-- EXERCISE TEXT follows --
= Hymie Shertzer =

American jazz alto saxophonist (1909–1977)

Herman "Hymie" Shertzer or Schertzer (April 22, 1909 - March 22, 1977) was an American jazz alto saxophonist, best known for his long-term association with Benny Goodman.

Shertzer was born in New York City, United States, began playing violin when he was nine years old and picked up the saxophone when he was a teenager. He worked as a sideman for Gene Kardos at the club Birdland, then joined Benny Goodman's band, where he was the lead saxophonist until 1938, though he recorded with Goodman intermittently until the mid-1940s. He was in Tommy Dorsey's band from 1938-1940, and also recorded in the late 1930s with Bunny Berigan and Lionel Hampton. He worked with Billie Holiday in 1941 and again in 1944, then became a house musician for NBC radio and television. He worked as a session player for studio recordings of Ella Fitzgerald, Frank Sinatra, Sarah Vaughan, Sy Oliver, Louis Armstrong, and Artie Shaw in the period 1947-1953, and continued working with Goodman live, on television, and on record from 1951 until 1969. He was a member of the Tonight Show Band during its Johnny Carson era and was active in recording sessions until the mid-1970s.

He died in New York City, in March 1977, aged 67.
-- EXERCISE TEXT concluded --
-- PROVIDED MATERIAL follows --
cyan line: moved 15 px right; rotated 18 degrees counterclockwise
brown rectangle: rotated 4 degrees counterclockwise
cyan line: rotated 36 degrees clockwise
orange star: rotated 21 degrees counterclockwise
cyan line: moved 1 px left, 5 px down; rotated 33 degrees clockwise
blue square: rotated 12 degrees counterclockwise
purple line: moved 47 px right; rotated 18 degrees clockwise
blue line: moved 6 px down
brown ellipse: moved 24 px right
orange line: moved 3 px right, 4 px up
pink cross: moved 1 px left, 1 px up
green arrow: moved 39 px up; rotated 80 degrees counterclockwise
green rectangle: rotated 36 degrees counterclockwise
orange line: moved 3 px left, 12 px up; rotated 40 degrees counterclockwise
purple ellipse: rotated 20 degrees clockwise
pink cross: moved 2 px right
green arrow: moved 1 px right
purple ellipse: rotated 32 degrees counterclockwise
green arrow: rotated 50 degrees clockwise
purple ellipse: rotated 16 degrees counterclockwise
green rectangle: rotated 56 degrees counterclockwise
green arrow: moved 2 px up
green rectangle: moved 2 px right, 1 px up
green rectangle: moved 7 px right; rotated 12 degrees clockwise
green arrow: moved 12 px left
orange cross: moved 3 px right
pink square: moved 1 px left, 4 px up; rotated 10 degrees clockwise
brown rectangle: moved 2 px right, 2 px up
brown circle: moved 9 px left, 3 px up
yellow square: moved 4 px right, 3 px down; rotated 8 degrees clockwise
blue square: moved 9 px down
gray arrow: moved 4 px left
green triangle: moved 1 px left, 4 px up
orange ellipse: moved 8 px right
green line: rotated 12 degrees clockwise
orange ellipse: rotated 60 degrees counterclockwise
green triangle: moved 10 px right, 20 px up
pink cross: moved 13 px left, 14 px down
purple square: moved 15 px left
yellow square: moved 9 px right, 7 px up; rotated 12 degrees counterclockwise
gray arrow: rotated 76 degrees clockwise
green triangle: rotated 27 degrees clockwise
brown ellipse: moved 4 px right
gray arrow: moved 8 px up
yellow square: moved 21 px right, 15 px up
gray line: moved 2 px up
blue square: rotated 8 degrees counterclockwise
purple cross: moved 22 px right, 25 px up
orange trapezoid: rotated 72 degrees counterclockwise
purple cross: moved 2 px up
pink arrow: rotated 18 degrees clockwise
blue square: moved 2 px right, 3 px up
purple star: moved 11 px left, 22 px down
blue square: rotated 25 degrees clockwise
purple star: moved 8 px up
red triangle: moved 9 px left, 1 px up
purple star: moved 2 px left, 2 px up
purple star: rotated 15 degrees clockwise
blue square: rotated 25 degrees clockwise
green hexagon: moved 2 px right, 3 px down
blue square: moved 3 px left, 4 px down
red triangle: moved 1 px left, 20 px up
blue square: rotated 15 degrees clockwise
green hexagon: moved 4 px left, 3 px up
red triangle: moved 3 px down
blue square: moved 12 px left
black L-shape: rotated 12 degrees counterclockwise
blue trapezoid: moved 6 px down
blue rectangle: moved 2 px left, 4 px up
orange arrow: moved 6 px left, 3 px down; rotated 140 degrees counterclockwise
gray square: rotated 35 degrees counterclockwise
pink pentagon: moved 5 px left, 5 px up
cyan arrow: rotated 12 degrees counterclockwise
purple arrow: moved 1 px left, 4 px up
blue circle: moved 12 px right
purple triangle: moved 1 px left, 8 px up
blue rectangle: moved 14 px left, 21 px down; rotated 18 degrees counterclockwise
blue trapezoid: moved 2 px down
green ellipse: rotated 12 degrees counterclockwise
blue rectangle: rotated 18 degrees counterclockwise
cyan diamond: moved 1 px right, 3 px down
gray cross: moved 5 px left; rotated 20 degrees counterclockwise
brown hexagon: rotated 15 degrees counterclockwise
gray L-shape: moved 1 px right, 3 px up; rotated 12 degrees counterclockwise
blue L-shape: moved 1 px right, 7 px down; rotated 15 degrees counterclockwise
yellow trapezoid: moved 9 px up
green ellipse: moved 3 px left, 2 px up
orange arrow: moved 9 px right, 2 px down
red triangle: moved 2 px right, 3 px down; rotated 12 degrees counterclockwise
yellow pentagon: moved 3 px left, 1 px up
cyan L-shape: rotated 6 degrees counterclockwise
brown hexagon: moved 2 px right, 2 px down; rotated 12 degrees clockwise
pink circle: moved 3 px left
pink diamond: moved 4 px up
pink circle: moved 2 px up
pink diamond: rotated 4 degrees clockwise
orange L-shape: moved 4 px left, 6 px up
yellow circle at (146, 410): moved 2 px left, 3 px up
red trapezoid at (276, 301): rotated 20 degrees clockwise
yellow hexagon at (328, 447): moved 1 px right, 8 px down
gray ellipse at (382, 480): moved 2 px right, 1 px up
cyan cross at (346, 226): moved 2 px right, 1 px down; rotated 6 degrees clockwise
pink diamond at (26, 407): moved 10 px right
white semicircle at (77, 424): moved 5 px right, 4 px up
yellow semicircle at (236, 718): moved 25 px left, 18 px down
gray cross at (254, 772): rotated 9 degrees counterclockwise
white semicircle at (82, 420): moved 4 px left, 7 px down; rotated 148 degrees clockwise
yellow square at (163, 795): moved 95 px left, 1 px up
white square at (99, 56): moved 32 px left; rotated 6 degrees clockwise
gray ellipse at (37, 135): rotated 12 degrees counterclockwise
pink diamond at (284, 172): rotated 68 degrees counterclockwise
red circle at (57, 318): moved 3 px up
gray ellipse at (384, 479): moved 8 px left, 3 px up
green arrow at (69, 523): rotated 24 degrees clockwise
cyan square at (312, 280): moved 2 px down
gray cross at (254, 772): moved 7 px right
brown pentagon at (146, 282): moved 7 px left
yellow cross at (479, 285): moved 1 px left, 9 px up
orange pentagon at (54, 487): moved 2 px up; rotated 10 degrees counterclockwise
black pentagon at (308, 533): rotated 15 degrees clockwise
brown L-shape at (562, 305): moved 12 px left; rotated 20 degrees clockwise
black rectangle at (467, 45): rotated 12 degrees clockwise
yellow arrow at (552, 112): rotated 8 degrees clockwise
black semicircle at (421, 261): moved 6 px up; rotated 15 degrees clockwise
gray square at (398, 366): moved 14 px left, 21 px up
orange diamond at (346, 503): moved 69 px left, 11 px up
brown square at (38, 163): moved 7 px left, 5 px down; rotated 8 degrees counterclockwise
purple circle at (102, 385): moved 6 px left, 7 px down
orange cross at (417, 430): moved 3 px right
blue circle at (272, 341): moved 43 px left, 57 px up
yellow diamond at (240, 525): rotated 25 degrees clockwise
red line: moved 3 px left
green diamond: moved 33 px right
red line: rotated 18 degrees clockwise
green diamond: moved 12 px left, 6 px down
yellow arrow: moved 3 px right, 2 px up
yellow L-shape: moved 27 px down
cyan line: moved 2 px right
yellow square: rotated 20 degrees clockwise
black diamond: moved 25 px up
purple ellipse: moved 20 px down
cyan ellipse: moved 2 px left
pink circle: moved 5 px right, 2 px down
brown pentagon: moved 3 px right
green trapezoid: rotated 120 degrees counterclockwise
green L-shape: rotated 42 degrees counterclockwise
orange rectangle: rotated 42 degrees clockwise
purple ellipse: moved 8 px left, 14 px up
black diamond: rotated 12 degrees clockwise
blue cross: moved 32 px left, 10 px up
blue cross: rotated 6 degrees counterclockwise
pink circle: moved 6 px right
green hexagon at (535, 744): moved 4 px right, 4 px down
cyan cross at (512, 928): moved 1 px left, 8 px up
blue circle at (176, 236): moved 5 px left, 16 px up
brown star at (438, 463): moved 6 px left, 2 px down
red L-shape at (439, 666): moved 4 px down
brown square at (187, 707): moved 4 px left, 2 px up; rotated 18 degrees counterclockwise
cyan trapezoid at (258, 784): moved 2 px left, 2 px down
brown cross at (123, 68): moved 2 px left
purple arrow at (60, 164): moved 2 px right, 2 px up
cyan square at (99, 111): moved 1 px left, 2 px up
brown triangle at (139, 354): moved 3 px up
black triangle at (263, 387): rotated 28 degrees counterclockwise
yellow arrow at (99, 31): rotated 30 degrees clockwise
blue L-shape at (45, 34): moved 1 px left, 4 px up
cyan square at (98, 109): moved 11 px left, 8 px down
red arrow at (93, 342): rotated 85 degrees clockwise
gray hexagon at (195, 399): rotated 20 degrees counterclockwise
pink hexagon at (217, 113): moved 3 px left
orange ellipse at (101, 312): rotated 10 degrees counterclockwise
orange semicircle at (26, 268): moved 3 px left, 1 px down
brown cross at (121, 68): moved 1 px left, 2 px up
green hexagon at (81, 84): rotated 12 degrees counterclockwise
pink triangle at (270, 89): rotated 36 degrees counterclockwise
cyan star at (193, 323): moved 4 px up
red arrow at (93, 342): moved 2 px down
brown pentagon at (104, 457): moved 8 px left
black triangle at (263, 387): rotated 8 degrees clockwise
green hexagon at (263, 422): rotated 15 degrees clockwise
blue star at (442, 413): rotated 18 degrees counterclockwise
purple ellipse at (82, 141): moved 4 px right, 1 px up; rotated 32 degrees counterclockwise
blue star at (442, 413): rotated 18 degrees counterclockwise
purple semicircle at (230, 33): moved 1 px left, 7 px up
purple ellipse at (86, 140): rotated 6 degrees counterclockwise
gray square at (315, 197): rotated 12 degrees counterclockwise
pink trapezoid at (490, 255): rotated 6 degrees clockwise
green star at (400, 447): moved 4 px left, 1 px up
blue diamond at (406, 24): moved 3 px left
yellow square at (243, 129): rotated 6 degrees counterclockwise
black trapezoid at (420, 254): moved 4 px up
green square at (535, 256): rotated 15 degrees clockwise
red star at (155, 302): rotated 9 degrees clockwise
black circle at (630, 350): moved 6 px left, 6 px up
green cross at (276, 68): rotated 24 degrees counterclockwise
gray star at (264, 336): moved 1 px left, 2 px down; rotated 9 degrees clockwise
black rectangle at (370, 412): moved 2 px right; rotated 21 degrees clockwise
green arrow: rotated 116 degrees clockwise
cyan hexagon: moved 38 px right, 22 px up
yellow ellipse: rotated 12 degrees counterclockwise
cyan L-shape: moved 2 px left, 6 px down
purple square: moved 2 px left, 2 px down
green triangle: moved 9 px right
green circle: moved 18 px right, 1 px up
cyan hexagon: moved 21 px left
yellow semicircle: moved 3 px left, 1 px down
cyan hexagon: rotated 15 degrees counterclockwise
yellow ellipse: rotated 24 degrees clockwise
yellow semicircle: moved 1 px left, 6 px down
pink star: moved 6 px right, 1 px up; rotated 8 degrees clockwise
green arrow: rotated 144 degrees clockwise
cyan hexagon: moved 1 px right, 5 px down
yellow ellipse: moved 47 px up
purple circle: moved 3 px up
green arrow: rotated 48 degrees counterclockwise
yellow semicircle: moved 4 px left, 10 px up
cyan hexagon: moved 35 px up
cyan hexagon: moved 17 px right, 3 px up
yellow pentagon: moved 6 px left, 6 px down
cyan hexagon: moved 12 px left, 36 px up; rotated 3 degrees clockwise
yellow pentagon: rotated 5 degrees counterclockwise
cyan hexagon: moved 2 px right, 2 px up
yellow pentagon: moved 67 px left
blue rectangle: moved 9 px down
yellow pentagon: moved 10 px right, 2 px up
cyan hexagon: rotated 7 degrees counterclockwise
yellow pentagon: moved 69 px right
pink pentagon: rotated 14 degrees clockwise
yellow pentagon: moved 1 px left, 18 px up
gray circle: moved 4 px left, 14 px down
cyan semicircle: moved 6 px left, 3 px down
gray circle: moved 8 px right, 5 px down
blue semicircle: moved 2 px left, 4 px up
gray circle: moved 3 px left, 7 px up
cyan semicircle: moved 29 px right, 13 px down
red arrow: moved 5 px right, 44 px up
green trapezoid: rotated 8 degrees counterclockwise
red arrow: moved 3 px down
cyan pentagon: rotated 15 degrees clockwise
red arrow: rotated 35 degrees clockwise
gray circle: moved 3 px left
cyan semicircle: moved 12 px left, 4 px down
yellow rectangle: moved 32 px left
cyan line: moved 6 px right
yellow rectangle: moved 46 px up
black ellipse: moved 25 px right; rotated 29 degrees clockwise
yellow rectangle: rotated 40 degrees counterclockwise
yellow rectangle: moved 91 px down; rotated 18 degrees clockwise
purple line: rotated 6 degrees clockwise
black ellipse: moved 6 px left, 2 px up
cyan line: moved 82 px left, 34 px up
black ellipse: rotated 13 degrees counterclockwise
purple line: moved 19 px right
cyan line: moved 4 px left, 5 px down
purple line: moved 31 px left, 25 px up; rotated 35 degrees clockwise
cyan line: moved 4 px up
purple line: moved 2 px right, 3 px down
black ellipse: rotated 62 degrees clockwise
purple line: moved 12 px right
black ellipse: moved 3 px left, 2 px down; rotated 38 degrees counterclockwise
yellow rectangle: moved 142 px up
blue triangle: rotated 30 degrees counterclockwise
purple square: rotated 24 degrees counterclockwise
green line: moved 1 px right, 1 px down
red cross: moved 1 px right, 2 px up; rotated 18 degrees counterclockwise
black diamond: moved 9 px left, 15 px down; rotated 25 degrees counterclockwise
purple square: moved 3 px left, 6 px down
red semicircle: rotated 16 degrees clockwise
-- PROVIDED MATERIAL concluded --
*WHAT TO PRODUCE*
Update the Hymie Shertzer text: write out the part that begins with "American jazz alto saxophonist (1909–1977)" and ends with "with Benny Goodman.", replacing "alto saxophonist" with "reed player".

*SOLUTION FOR THIS EXERCISE*
American jazz reed player (1909–1977)

Herman "Hymie" Shertzer or Schertzer (April 22, 1909 - March 22, 1977) was an American jazz reed player, best known for his long-term association with Benny Goodman.